*** Opening Extracted entries ***
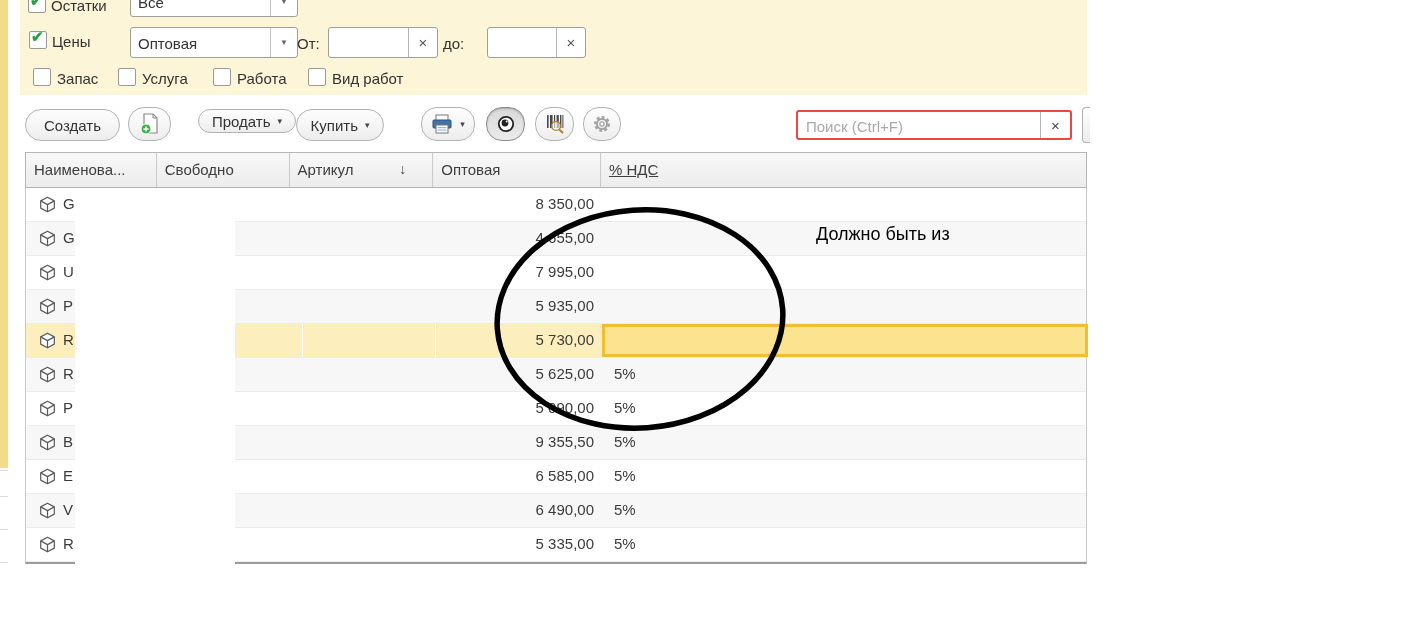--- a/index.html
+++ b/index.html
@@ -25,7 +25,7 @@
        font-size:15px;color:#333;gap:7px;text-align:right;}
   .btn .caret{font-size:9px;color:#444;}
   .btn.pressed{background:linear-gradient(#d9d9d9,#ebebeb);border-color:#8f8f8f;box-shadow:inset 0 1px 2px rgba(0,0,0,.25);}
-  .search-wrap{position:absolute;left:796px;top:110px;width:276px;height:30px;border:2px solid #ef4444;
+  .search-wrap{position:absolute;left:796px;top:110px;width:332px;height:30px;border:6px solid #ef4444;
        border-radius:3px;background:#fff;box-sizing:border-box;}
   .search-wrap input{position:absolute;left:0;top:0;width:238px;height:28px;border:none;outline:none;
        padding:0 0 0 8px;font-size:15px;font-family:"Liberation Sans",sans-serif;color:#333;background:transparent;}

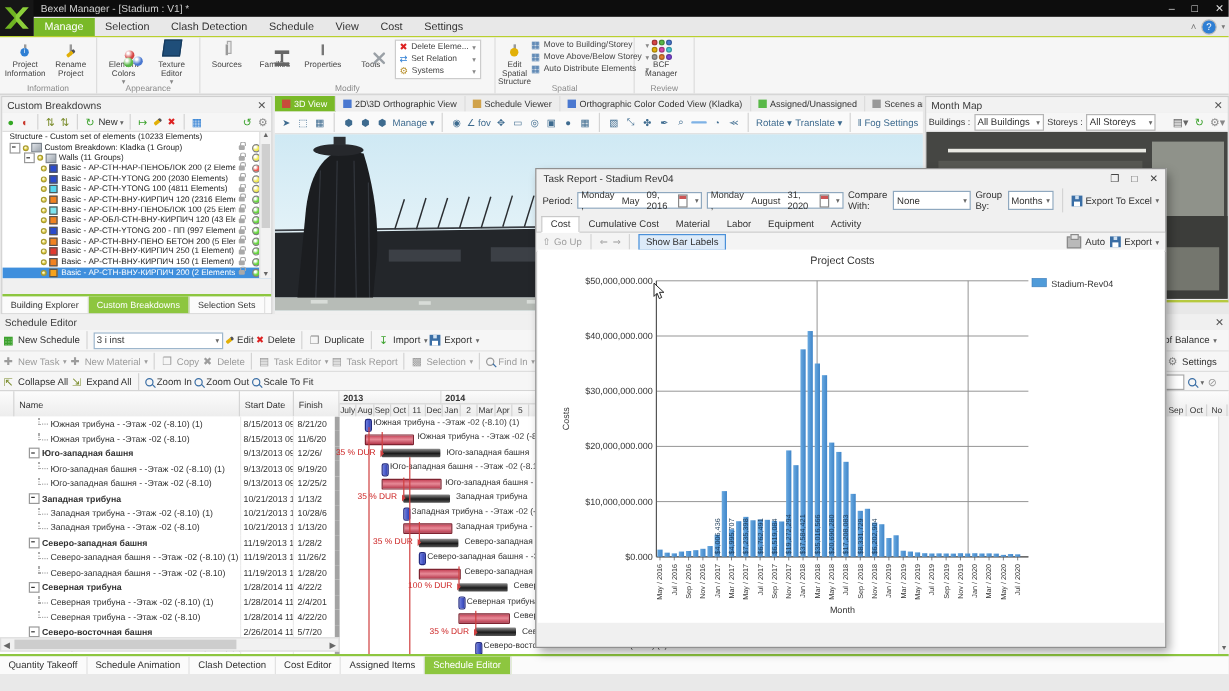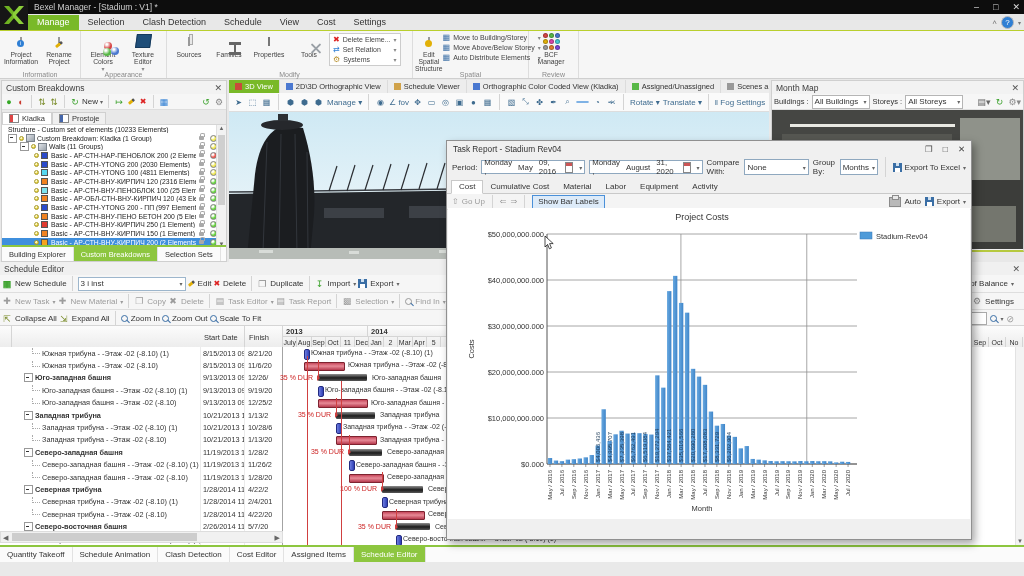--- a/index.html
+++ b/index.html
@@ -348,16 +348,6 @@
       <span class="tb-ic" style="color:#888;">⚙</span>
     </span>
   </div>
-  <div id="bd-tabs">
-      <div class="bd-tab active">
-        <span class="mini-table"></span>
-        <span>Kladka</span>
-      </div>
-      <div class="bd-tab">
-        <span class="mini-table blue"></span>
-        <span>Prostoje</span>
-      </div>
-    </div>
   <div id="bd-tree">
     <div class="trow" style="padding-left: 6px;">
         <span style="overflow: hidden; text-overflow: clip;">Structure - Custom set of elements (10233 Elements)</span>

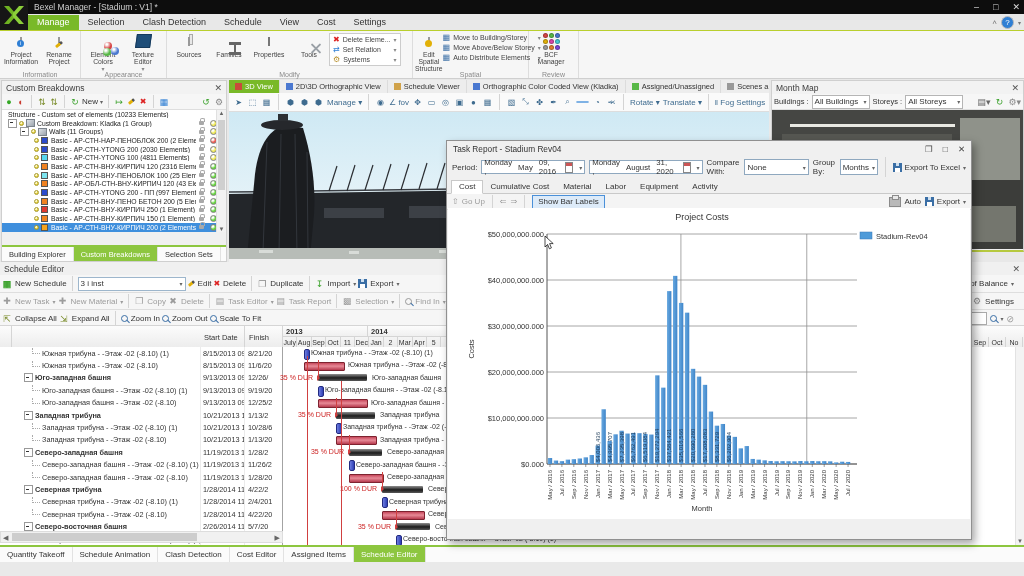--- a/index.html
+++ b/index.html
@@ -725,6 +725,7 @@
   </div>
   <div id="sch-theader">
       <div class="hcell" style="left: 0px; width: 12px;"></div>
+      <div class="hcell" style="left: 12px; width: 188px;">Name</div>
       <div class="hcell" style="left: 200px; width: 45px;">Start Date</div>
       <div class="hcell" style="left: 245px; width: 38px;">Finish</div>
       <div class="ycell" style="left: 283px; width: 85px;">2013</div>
*** Closing Extracted entries ***
Directions for this task: Output, exactly, all the records above; include no pictures.

Reply to the exercise:
--- a/index.html
+++ b/index.html
@@ -25,7 +25,7 @@
        font-size:15px;color:#333;gap:7px;text-align:right;}
   .btn .caret{font-size:9px;color:#444;}
   .btn.pressed{background:linear-gradient(#d9d9d9,#ebebeb);border-color:#8f8f8f;box-shadow:inset 0 1px 2px rgba(0,0,0,.25);}
-  .search-wrap{position:absolute;left:796px;top:110px;width:276px;height:30px;border:2px solid #ef4444;
+  .search-wrap{position:absolute;left:796px;top:110px;width:332px;height:30px;border:6px solid #ef4444;
        border-radius:3px;background:#fff;box-sizing:border-box;}
   .search-wrap input{position:absolute;left:0;top:0;width:238px;height:28px;border:none;outline:none;
        padding:0 0 0 8px;font-size:15px;font-family:"Liberation Sans",sans-serif;color:#333;background:transparent;}

--- a/index.html
+++ b/index.html
@@ -348,16 +348,6 @@
       <span class="tb-ic" style="color:#888;">⚙</span>
     </span>
   </div>
-  <div id="bd-tabs">
-      <div class="bd-tab active">
-        <span class="mini-table"></span>
-        <span>Kladka</span>
-      </div>
-      <div class="bd-tab">
-        <span class="mini-table blue"></span>
-        <span>Prostoje</span>
-      </div>
-    </div>
   <div id="bd-tree">
     <div class="trow" style="padding-left: 6px;">
         <span style="overflow: hidden; text-overflow: clip;">Structure - Custom set of elements (10233 Elements)</span>

--- a/index.html
+++ b/index.html
@@ -725,6 +725,7 @@
   </div>
   <div id="sch-theader">
       <div class="hcell" style="left: 0px; width: 12px;"></div>
+      <div class="hcell" style="left: 12px; width: 188px;">Name</div>
       <div class="hcell" style="left: 200px; width: 45px;">Start Date</div>
       <div class="hcell" style="left: 245px; width: 38px;">Finish</div>
       <div class="ycell" style="left: 283px; width: 85px;">2013</div>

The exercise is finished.